Show, Don't Tell: Detecting Novel Objects by Watching Human Videos

Abstract

How can a robot quickly identify and recognize new objects shown to it during a human demonstration? Existing closed-set object detectors frequently fail at this because the objects are out-of-distribution. While open-set detectors (e.g., VLMs) sometimes succeed, they often require expensive and tedious human-in-the-loop prompt engineering to uniquely recognize novel object instances. In this paper, we present a self-supervised system that eliminates the need for tedious language descriptions and expensive prompt engineering by training a bespoke object detector on an automatically created dataset, supervised by the human demonstration itself. In our approach, "Show, Don't Tell," we show the detector the specific objects of interest during the demonstration, rather than telling the detector about these objects via complex language descriptions. By bypassing language altogether, this paradigm enables us to quickly train bespoke detectors tailored to the relevant objects observed in human task demonstrations. We develop an integrated on-robot system to deploy our "Show, Don't Tell" paradigm of automatic dataset creation and novel object-detection on a real-world robot. Empirical results demonstrate that our pipeline significantly outperforms state-of-the-art detection and recognition methods for manipulated objects, leading to improved task completion for the robot.

Figures (9)

• Figure 2: Our Salient Objects Dataset Creation (SODC) pipeline: 1. Detecting Grasped Entities: A Human-Object-Interaction detector is used to detect and segment grasped objects in each frame (shown in pink). 2. Tracking Grasped Masks: Entities are tracked over time. Note that each grasp segmentation is used as a seed to a tracking algorithm, resulting in multiple tracks per grasped object, with each track represented as a colored trajectory. 3. Consolidating: Tracks are clustered across space and time to identify individual objects.
• Figure 3: Track Clustering: Combining multiple bounding box tracks ("Indv. Tracks" with colors corresponding to their bounding boxes) into per-object tracks (highlighted light purple and cyan). First, the bounding boxes in each frame are spatially clustered (F1C1, F1C2, etc.). Then the tracks are temporally grouped if they traverse the same or highly similar sequences of spatial clusters. Note that although five bounding boxes are clustered spatially at t=30, they are grouped into two final temporal groups because those bounding boxes are not clustered together in all frames.

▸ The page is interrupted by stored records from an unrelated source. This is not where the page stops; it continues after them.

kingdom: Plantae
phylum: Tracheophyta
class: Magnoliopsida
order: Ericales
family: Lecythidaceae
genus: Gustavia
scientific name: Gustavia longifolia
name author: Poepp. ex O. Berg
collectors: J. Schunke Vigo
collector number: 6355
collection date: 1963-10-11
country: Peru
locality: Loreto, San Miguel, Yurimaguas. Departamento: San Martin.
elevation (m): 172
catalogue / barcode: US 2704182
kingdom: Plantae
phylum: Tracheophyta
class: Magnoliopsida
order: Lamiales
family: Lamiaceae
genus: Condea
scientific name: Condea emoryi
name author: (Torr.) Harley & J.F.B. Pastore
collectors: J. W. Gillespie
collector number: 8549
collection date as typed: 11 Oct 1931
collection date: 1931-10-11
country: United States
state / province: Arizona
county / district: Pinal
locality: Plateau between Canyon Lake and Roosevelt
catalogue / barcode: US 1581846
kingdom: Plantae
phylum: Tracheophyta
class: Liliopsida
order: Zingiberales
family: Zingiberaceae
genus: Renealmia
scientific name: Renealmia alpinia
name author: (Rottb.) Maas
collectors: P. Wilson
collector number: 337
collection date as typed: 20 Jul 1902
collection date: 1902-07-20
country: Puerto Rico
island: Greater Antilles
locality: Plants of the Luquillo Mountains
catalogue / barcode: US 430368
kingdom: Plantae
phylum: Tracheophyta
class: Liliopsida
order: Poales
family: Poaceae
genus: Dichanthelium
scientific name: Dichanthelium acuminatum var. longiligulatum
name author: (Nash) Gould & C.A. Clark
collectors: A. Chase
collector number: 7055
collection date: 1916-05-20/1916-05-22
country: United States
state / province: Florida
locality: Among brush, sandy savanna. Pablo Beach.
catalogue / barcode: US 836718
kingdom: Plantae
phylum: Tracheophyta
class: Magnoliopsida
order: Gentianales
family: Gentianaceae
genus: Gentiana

The short magenta track is discarded as noise because its temporal group does not include enough tracks.
• Figure 4: The on-robot application flow: (1) The participants make novel objects and demonstrate a sort to the camera. From the video the robot generates (2) a plan skeleton, (3) a salient objects dataset, and a manipulated objects detector. (4) The robot executes the sort. Note that the basket the robot uses is not identical to the basket used in the human demonstration since we use a VLM to recognize objects the human does not manipulate directly.
• Figure 5: Examples of objects constructed by human participants. Red text are human generated prompts from which VLMs could not detect the large object while green are successful prompts, generated iteratively in a single labeling session. The blue text is the prompt generated by Chat GPT-4o.
• Figure 6: A timelapse of the on-robot application showing the human demonstration and the robot's execution. The full demonstration and execution had four picks+places.